Succasunna-Kenvil is a former census-designated place (CDP) located within Roxbury Township, in Morris County, New Jersey, United States. As of the 2000 United States Census, the CDP's population was 12,569. For the 2010 Census, the area was split into two CDPs, Succasunna (with a 2010 census population of 9,152) and Kenvil (3,009 as of 2010).

Geography
According to the US Census Bureau, the CDP had a total area of 17.6 km2 (6.8 mi2). 17.3 km2 (6.7 mi2) of land and 0.3 km2 (0.1 mi2) of water (1.77%).

Demographics

The 2000 United States Census counted 12,569 people, 4,138 households, and 3,475 families residing in the CDP. The population density was 727.6/km2 (1,884.3/mi2). The total of 4,184 housing units had a density of 242.2/km2 (627.3/mi2). The racial makeup of the CDP was 92.99% White, 1.34% Black or African American, 0.1% Native American, 4.11% Asian, 0.0% Pacific Islander, 0.67% from other races, and 0.81% from two or more races. 3.87% of the population were Hispanic or Latino of any race.

Out of the 4,138 households, 43.6% had children under the age of 18 living with them, 74.5% were married couples living together, 6.9% had a female householder with no husband present, and 16.0% were non-families. 13.3% of all households were individual persons and 5.4% had someone living alone of the age of 65 years or older. The average household size was 3.02 and the average family size was 3.33.

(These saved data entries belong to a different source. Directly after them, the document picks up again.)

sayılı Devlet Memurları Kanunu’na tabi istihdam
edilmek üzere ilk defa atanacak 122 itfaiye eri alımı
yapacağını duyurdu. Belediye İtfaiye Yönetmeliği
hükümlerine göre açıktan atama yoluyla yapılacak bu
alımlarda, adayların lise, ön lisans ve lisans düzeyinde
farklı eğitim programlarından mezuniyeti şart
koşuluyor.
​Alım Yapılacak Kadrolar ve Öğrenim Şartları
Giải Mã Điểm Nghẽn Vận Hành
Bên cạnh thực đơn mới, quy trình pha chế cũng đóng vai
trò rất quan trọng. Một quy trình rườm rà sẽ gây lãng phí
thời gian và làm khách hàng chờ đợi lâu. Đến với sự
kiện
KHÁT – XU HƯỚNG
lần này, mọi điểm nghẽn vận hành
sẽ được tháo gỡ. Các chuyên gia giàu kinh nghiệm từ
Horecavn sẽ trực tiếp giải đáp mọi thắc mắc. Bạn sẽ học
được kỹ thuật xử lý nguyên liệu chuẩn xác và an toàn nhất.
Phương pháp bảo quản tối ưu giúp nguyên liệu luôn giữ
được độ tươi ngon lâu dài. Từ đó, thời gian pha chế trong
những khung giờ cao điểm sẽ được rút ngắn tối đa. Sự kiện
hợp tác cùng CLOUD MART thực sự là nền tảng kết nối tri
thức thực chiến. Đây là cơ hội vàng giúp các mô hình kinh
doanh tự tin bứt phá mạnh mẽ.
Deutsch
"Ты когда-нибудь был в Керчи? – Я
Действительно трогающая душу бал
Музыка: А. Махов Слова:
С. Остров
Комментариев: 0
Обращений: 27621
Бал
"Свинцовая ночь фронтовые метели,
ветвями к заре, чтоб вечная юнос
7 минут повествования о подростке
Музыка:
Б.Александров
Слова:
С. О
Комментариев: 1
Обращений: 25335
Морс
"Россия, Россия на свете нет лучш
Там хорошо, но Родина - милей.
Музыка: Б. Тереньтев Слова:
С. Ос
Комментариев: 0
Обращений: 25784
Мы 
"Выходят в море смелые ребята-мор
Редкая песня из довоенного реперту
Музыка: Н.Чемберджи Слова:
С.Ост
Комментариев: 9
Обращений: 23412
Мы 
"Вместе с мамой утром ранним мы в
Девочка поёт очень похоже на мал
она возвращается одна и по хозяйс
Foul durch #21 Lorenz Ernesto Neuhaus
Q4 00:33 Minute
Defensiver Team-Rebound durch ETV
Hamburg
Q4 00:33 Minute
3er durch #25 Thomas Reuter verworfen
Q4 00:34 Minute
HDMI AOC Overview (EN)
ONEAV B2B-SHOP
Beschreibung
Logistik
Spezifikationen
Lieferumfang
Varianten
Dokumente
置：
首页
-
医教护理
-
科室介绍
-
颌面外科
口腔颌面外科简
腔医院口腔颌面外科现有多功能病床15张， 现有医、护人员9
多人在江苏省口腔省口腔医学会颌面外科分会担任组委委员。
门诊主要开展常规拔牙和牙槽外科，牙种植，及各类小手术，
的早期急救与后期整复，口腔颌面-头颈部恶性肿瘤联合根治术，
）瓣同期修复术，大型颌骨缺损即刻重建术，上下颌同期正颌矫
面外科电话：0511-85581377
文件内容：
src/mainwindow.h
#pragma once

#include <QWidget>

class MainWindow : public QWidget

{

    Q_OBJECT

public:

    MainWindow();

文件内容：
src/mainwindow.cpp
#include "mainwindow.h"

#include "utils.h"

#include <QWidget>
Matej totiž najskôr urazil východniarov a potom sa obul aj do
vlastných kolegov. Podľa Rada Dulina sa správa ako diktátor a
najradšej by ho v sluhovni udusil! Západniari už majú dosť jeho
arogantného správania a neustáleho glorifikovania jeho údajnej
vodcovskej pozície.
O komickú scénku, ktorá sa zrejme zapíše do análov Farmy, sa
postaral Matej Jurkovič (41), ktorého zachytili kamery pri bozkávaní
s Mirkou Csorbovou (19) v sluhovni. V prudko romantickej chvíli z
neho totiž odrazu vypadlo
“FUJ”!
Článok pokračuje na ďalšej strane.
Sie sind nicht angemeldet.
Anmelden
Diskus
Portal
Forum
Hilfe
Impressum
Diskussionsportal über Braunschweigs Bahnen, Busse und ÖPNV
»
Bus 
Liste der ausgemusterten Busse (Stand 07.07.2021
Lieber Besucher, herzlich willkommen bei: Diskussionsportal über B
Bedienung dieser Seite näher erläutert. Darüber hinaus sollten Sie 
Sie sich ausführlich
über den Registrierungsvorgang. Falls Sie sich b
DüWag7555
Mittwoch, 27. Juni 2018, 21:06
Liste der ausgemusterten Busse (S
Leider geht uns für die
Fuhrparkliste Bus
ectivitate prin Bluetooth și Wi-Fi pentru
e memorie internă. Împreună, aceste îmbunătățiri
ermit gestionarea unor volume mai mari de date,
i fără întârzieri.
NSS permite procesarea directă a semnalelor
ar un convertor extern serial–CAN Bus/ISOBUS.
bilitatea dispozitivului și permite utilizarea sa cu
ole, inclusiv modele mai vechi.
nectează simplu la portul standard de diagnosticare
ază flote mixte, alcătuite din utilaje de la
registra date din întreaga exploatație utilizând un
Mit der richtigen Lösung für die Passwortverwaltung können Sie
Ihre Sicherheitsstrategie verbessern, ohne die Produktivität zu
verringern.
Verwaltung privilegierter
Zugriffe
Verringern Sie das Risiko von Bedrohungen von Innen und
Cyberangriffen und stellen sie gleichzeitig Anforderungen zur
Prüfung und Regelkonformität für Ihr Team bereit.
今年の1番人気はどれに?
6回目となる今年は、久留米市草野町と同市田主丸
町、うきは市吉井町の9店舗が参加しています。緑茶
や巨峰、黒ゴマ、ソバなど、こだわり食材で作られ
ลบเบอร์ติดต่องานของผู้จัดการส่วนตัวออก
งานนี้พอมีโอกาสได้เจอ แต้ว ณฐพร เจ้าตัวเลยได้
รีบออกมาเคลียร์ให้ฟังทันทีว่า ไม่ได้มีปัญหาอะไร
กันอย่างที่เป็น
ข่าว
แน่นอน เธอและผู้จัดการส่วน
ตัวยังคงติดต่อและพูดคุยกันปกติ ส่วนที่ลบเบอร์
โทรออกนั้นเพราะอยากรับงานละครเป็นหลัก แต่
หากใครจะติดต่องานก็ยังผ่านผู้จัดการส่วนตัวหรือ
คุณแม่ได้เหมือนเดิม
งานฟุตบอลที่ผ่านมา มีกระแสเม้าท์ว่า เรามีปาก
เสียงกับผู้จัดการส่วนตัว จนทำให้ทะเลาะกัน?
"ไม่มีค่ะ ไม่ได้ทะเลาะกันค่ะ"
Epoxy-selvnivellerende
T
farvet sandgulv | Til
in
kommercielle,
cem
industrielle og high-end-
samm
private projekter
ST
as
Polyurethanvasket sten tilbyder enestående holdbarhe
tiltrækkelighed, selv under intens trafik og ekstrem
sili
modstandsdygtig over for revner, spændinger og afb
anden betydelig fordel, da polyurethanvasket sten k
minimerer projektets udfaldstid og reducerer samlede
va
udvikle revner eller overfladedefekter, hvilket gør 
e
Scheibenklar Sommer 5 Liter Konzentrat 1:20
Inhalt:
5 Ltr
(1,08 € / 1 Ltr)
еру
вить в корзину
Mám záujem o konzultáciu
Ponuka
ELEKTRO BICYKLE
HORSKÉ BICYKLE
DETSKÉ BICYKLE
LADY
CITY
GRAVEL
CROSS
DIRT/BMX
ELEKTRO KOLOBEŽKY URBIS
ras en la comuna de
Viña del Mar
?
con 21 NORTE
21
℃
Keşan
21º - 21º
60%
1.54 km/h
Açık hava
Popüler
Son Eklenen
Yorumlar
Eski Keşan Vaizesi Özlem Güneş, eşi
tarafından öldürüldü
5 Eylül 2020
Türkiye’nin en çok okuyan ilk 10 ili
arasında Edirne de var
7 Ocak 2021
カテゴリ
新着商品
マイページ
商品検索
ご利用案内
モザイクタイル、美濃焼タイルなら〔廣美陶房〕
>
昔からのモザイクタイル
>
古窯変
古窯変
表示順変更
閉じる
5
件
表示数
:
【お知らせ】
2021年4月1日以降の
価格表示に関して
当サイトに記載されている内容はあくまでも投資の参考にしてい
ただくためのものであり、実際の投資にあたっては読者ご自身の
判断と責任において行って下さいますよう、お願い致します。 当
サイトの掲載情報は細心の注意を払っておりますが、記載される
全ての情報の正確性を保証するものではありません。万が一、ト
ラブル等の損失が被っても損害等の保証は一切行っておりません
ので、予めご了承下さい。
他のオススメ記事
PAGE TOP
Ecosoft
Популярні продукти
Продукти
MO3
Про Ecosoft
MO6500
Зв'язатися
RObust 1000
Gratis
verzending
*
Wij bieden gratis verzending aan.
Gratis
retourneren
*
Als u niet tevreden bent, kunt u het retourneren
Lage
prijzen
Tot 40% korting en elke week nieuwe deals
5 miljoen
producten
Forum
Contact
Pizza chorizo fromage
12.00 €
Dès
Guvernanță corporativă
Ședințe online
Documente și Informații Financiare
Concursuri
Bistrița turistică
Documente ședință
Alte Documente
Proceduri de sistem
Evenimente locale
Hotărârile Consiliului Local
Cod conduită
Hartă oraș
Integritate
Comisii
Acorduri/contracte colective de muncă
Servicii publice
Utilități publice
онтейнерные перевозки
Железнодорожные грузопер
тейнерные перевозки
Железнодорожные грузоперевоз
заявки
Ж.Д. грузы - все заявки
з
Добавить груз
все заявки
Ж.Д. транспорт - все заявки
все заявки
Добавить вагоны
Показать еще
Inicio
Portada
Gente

In the CDP the population was spread out, with 28.4% under the age of 18, 5.8% from 18 to 24, 30.1% from 25 to 44, 26.0% from 45 to 64, and 9.6% who were 65 years of age or older. The median age was 38 years. For every 100 females, there were 97.9 males. For every 100 females age 18 and over, there were 93.4 males.

The median income for a household in the CDP was $83,614, and the median income for a family was $90,015. Males had a median income of $64,188 versus $37,841 for females. The per capita income for the CDP was $31,923. About 1.9% of families and 2.4% of the population were below the poverty line, including 2.4% of those under age 18 and 1.9% of those age 65 or over.